--- What is expected ---
Arrange every line of the records as a Markdown table with the columns Row and Line, numbering the rows consecutively from 1 and leaving out blank lines.

•••••

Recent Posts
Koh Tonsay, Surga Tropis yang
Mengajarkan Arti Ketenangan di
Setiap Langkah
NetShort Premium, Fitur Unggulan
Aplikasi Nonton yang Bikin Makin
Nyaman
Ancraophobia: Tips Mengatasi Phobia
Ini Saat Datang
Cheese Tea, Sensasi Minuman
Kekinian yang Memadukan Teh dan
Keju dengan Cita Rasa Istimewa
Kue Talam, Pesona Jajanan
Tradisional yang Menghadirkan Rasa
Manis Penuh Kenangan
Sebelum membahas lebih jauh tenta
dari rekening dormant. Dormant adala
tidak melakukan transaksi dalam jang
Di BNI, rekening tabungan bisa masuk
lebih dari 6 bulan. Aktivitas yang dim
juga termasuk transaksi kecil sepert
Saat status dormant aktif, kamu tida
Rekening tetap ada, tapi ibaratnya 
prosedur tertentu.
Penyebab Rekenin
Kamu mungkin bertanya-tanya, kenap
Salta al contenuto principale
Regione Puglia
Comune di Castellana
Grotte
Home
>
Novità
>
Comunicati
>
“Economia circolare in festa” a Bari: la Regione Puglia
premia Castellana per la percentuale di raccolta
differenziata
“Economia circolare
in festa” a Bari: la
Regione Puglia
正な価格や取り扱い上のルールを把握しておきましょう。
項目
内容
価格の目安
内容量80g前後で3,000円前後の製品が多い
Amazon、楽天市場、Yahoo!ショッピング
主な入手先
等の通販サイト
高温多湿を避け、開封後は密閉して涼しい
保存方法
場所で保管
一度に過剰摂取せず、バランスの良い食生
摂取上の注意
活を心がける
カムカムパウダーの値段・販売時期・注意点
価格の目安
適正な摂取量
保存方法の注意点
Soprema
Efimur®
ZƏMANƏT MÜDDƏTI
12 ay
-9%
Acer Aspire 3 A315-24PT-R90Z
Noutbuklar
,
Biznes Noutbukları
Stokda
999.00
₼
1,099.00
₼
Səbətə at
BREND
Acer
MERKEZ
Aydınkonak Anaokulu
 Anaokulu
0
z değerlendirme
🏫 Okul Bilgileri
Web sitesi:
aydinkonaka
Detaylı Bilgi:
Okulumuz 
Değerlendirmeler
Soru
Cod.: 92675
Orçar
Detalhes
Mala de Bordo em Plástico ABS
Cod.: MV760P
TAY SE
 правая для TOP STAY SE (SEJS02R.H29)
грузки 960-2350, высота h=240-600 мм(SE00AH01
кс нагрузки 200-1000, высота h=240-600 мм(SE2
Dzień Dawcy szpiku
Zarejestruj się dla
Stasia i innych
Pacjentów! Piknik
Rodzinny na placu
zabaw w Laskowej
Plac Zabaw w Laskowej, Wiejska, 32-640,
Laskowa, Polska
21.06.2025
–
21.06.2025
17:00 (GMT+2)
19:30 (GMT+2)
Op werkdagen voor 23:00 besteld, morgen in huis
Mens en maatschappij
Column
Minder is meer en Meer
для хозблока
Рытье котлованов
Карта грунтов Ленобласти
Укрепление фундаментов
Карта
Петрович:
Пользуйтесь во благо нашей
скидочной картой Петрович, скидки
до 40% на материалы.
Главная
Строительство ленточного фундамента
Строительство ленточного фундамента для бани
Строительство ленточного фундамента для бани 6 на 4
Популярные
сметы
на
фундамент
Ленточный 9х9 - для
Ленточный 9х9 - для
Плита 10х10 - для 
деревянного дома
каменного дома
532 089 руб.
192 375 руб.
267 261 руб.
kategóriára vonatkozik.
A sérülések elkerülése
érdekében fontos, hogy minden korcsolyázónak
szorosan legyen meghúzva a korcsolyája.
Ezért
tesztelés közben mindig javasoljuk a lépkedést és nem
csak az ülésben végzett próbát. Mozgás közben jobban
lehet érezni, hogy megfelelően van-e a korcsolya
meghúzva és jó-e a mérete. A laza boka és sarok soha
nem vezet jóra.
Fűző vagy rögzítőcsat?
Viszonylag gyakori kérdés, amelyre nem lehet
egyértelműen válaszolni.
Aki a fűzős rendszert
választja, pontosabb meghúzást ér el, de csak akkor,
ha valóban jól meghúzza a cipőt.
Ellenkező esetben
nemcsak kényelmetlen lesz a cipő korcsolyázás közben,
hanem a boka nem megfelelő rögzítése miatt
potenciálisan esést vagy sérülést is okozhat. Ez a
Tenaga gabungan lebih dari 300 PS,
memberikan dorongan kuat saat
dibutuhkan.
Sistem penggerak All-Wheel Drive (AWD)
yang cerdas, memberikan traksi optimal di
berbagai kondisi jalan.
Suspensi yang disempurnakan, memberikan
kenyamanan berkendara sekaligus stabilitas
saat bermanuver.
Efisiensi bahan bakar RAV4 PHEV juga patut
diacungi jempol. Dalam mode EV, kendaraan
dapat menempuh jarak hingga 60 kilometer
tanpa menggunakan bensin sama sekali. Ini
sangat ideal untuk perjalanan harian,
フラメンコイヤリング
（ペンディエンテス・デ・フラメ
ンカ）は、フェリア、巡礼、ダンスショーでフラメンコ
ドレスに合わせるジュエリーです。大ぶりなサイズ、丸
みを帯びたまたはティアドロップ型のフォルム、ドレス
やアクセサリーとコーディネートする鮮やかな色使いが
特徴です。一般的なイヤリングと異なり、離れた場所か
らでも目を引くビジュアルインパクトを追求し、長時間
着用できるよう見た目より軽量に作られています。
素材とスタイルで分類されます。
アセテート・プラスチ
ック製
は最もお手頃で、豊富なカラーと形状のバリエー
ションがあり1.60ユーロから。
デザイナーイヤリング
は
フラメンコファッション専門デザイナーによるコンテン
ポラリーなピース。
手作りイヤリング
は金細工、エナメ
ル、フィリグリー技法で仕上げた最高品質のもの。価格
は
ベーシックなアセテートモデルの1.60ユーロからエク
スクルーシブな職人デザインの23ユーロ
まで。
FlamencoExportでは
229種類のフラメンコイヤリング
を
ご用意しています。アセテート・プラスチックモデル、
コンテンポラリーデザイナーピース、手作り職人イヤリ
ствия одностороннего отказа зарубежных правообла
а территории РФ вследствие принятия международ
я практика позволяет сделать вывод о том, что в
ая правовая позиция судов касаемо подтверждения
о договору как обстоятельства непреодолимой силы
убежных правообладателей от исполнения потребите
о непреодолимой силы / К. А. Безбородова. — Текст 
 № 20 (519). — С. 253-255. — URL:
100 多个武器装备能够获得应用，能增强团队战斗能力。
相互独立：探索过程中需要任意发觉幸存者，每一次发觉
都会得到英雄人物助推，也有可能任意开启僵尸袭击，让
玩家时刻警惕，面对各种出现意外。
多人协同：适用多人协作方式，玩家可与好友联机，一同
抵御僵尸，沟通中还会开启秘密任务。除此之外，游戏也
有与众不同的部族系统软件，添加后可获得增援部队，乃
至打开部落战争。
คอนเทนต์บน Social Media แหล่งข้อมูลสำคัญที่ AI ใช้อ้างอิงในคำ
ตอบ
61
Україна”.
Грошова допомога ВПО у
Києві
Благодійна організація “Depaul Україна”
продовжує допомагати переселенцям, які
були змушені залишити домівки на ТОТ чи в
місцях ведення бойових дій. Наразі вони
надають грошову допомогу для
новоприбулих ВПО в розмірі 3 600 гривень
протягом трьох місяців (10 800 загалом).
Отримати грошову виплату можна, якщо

•••••

--- Result of this task ---
| Row | Line |
|---|---|
| 1 | Recent Posts |
| 2 | Koh Tonsay, Surga Tropis yang |
| 3 | Mengajarkan Arti Ketenangan di |
| 4 | Setiap Langkah |
| 5 | NetShort Premium, Fitur Unggulan |
| 6 | Aplikasi Nonton yang Bikin Makin |
| 7 | Nyaman |
| 8 | Ancraophobia: Tips Mengatasi Phobia |
| 9 | Ini Saat Datang |
| 10 | Cheese Tea, Sensasi Minuman |
| 11 | Kekinian yang Memadukan Teh dan |
| 12 | Keju dengan Cita Rasa Istimewa |
| 13 | Kue Talam, Pesona Jajanan |
| 14 | Tradisional yang Menghadirkan Rasa |
| 15 | Manis Penuh Kenangan |
| 16 | Sebelum membahas lebih jauh tenta |
| 17 | dari rekening dormant. Dormant adala |
| 18 | tidak melakukan transaksi dalam jang |
| 19 | Di BNI, rekening tabungan bisa masuk |
| 20 | lebih dari 6 bulan. Aktivitas yang dim |
| 21 | juga termasuk transaksi kecil sepert |
| 22 | Saat status dormant aktif, kamu tida |
| 23 | Rekening tetap ada, tapi ibaratnya  |
| 24 | prosedur tertentu. |
| 25 | Penyebab Rekenin |
| 26 | Kamu mungkin bertanya-tanya, kenap |
| 27 | Salta al contenuto principale |
| 28 | Regione Puglia |
| 29 | Comune di Castellana |
| 30 | Grotte |
| 31 | Home |
| 32 | > |
| 33 | Novità |
| 34 | > |
| 35 | Comunicati |
| 36 | > |
| 37 | “Economia circolare in festa” a Bari: la Regione Puglia |
| 38 | premia Castellana per la percentuale di raccolta |
| 39 | differenziata |
| 40 | “Economia circolare |
| 41 | in festa” a Bari: la |
| 42 | Regione Puglia |
| 43 | 正な価格や取り扱い上のルールを把握しておきましょう。 |
| 44 | 項目 |
| 45 | 内容 |
| 46 | 価格の目安 |
| 47 | 内容量80g前後で3,000円前後の製品が多い |
| 48 | Amazon、楽天市場、Yahoo!ショッピング |
| 49 | 主な入手先 |
| 50 | 等の通販サイト |
| 51 | 高温多湿を避け、開封後は密閉して涼しい |
| 52 | 保存方法 |
| 53 | 場所で保管 |
| 54 | 一度に過剰摂取せず、バランスの良い食生 |
| 55 | 摂取上の注意 |
| 56 | 活を心がける |
| 57 | カムカムパウダーの値段・販売時期・注意点 |
| 58 | 価格の目安 |
| 59 | 適正な摂取量 |
| 60 | 保存方法の注意点 |
| 61 | Soprema |
| 62 | Efimur® |
| 63 | ZƏMANƏT MÜDDƏTI |
| 64 | 12 ay |
| 65 | -9% |
| 66 | Acer Aspire 3 A315-24PT-R90Z |
| 67 | Noutbuklar |
| 68 | , |
| 69 | Biznes Noutbukları |
| 70 | Stokda |
| 71 | 999.00 |
| 72 | ₼ |
| 73 | 1,099.00 |
| 74 | ₼ |
| 75 | Səbətə at |
| 76 | BREND |
| 77 | Acer |
| 78 | MERKEZ |
| 79 | Aydınkonak Anaokulu |
| 80 |  Anaokulu |
| 81 | 0 |
| 82 | z değerlendirme |
| 83 | 🏫 Okul Bilgileri |
| 84 | Web sitesi: |
| 85 | aydinkonaka |
| 86 | Detaylı Bilgi: |
| 87 | Okulumuz  |
| 88 | Değerlendirmeler |
| 89 | Soru |
| 90 | Cod.: 92675 |
| 91 | Orçar |
| 92 | Detalhes |
| 93 | Mala de Bordo em Plástico ABS |
| 94 | Cod.: MV760P |
| 95 | TAY SE |
| 96 |  правая для TOP STAY SE (SEJS02R.H29) |
| 97 | грузки 960-2350, высота h=240-600 мм(SE00AH01 |
| 98 | кс нагрузки 200-1000, высота h=240-600 мм(SE2 |
| 99 | Dzień Dawcy szpiku |
| 100 | Zarejestruj się dla |
| 101 | Stasia i innych |
| 102 | Pacjentów! Piknik |
| 103 | Rodzinny na placu |
| 104 | zabaw w Laskowej |
| 105 | Plac Zabaw w Laskowej, Wiejska, 32-640, |
| 106 | Laskowa, Polska |
| 107 | 21.06.2025 |
| 108 | – |
| 109 | 21.06.2025 |
| 110 | 17:00 (GMT+2) |
| 111 | 19:30 (GMT+2) |
| 112 | Op werkdagen voor 23:00 besteld, morgen in huis |
| 113 | Mens en maatschappij |
| 114 | Column |
| 115 | Minder is meer en Meer |
| 116 | для хозблока |
| 117 | Рытье котлованов |
| 118 | Карта грунтов Ленобласти |
| 119 | Укрепление фундаментов |
| 120 | Карта |
| 121 | Петрович: |
| 122 | Пользуйтесь во благо нашей |
| 123 | скидочной картой Петрович, скидки |
| 124 | до 40% на материалы. |
| 125 | Главная |
| 126 | Строительство ленточного фундамента |
| 127 | Строительство ленточного фундамента для бани |
| 128 | Строительство ленточного фундамента для бани 6 на 4 |
| 129 | Популярные |
| 130 | сметы |
| 131 | на |
| 132 | фундамент |
| 133 | Ленточный 9х9 - для |
| 134 | Ленточный 9х9 - для |
| 135 | Плита 10х10 - для  |
| 136 | деревянного дома |
| 137 | каменного дома |
| 138 | 532 089 руб. |
| 139 | 192 375 руб. |
| 140 | 267 261 руб. |
| 141 | kategóriára vonatkozik. |
| 142 | A sérülések elkerülése |
| 143 | érdekében fontos, hogy minden korcsolyázónak |
| 144 | szorosan legyen meghúzva a korcsolyája. |
| 145 | Ezért |
| 146 | tesztelés közben mindig javasoljuk a lépkedést és nem |
| 147 | csak az ülésben végzett próbát. Mozgás közben jobban |
| 148 | lehet érezni, hogy megfelelően van-e a korcsolya |
| 149 | meghúzva és jó-e a mérete. A laza boka és sarok soha |
| 150 | nem vezet jóra. |
| 151 | Fűző vagy rögzítőcsat? |
| 152 | Viszonylag gyakori kérdés, amelyre nem lehet |
| 153 | egyértelműen válaszolni. |
| 154 | Aki a fűzős rendszert |
| 155 | választja, pontosabb meghúzást ér el, de csak akkor, |
| 156 | ha valóban jól meghúzza a cipőt. |
| 157 | Ellenkező esetben |
| 158 | nemcsak kényelmetlen lesz a cipő korcsolyázás közben, |
| 159 | hanem a boka nem megfelelő rögzítése miatt |
| 160 | potenciálisan esést vagy sérülést is okozhat. Ez a |
| 161 | Tenaga gabungan lebih dari 300 PS, |
| 162 | memberikan dorongan kuat saat |
| 163 | dibutuhkan. |
| 164 | Sistem penggerak All-Wheel Drive (AWD) |
| 165 | yang cerdas, memberikan traksi optimal di |
| 166 | berbagai kondisi jalan. |
| 167 | Suspensi yang disempurnakan, memberikan |
| 168 | kenyamanan berkendara sekaligus stabilitas |
| 169 | saat bermanuver. |
| 170 | Efisiensi bahan bakar RAV4 PHEV juga patut |
| 171 | diacungi jempol. Dalam mode EV, kendaraan |
| 172 | dapat menempuh jarak hingga 60 kilometer |
| 173 | tanpa menggunakan bensin sama sekali. Ini |
| 174 | sangat ideal untuk perjalanan harian, |
| 175 | フラメンコイヤリング |
| 176 | （ペンディエンテス・デ・フラメ |
| 177 | ンカ）は、フェリア、巡礼、ダンスショーでフラメンコ |
| 178 | ドレスに合わせるジュエリーです。大ぶりなサイズ、丸 |
| 179 | みを帯びたまたはティアドロップ型のフォルム、ドレス |
| 180 | やアクセサリーとコーディネートする鮮やかな色使いが |
| 181 | 特徴です。一般的なイヤリングと異なり、離れた場所か |
| 182 | らでも目を引くビジュアルインパクトを追求し、長時間 |
| 183 | 着用できるよう見た目より軽量に作られています。 |
| 184 | 素材とスタイルで分類されます。 |
| 185 | アセテート・プラスチ |
| 186 | ック製 |
| 187 | は最もお手頃で、豊富なカラーと形状のバリエー |
| 188 | ションがあり1.60ユーロから。 |
| 189 | デザイナーイヤリング |
| 190 | は |
| 191 | フラメンコファッション専門デザイナーによるコンテン |
| 192 | ポラリーなピース。 |
| 193 | 手作りイヤリング |
| 194 | は金細工、エナメ |
| 195 | ル、フィリグリー技法で仕上げた最高品質のもの。価格 |
| 196 | は |
| 197 | ベーシックなアセテートモデルの1.60ユーロからエク |
| 198 | スクルーシブな職人デザインの23ユーロ |
| 199 | まで。 |
| 200 | FlamencoExportでは |
| 201 | 229種類のフラメンコイヤリング |
| 202 | を |
| 203 | ご用意しています。アセテート・プラスチックモデル、 |
| 204 | コンテンポラリーデザイナーピース、手作り職人イヤリ |
| 205 | ствия одностороннего отказа зарубежных правообла |
| 206 | а территории РФ вследствие принятия международ |
| 207 | я практика позволяет сделать вывод о том, что в |
| 208 | ая правовая позиция судов касаемо подтверждения |
| 209 | о договору как обстоятельства непреодолимой силы |
| 210 | убежных правообладателей от исполнения потребите |
| 211 | о непреодолимой силы / К. А. Безбородова. — Текст  |
| 212 |  № 20 (519). — С. 253-255. — URL: |
| 213 | 100 多个武器装备能够获得应用，能增强团队战斗能力。 |
| 214 | 相互独立：探索过程中需要任意发觉幸存者，每一次发觉 |
| 215 | 都会得到英雄人物助推，也有可能任意开启僵尸袭击，让 |
| 216 | 玩家时刻警惕，面对各种出现意外。 |
| 217 | 多人协同：适用多人协作方式，玩家可与好友联机，一同 |
| 218 | 抵御僵尸，沟通中还会开启秘密任务。除此之外，游戏也 |
| 219 | 有与众不同的部族系统软件，添加后可获得增援部队，乃 |
| 220 | 至打开部落战争。 |
| 221 | คอนเทนต์บน Social Media แหล่งข้อมูลสำคัญที่ AI ใช้อ้างอิงในคำ |
| 222 | ตอบ |
| 223 | 61 |
| 224 | Україна”. |
| 225 | Грошова допомога ВПО у |
| 226 | Києві |
| 227 | Благодійна організація “Depaul Україна” |
| 228 | продовжує допомагати переселенцям, які |
| 229 | були змушені залишити домівки на ТОТ чи в |
| 230 | місцях ведення бойових дій. Наразі вони |
| 231 | надають грошову допомогу для |
| 232 | новоприбулих ВПО в розмірі 3 600 гривень |
| 233 | протягом трьох місяців (10 800 загалом). |
| 234 | Отримати грошову виплату можна, якщо |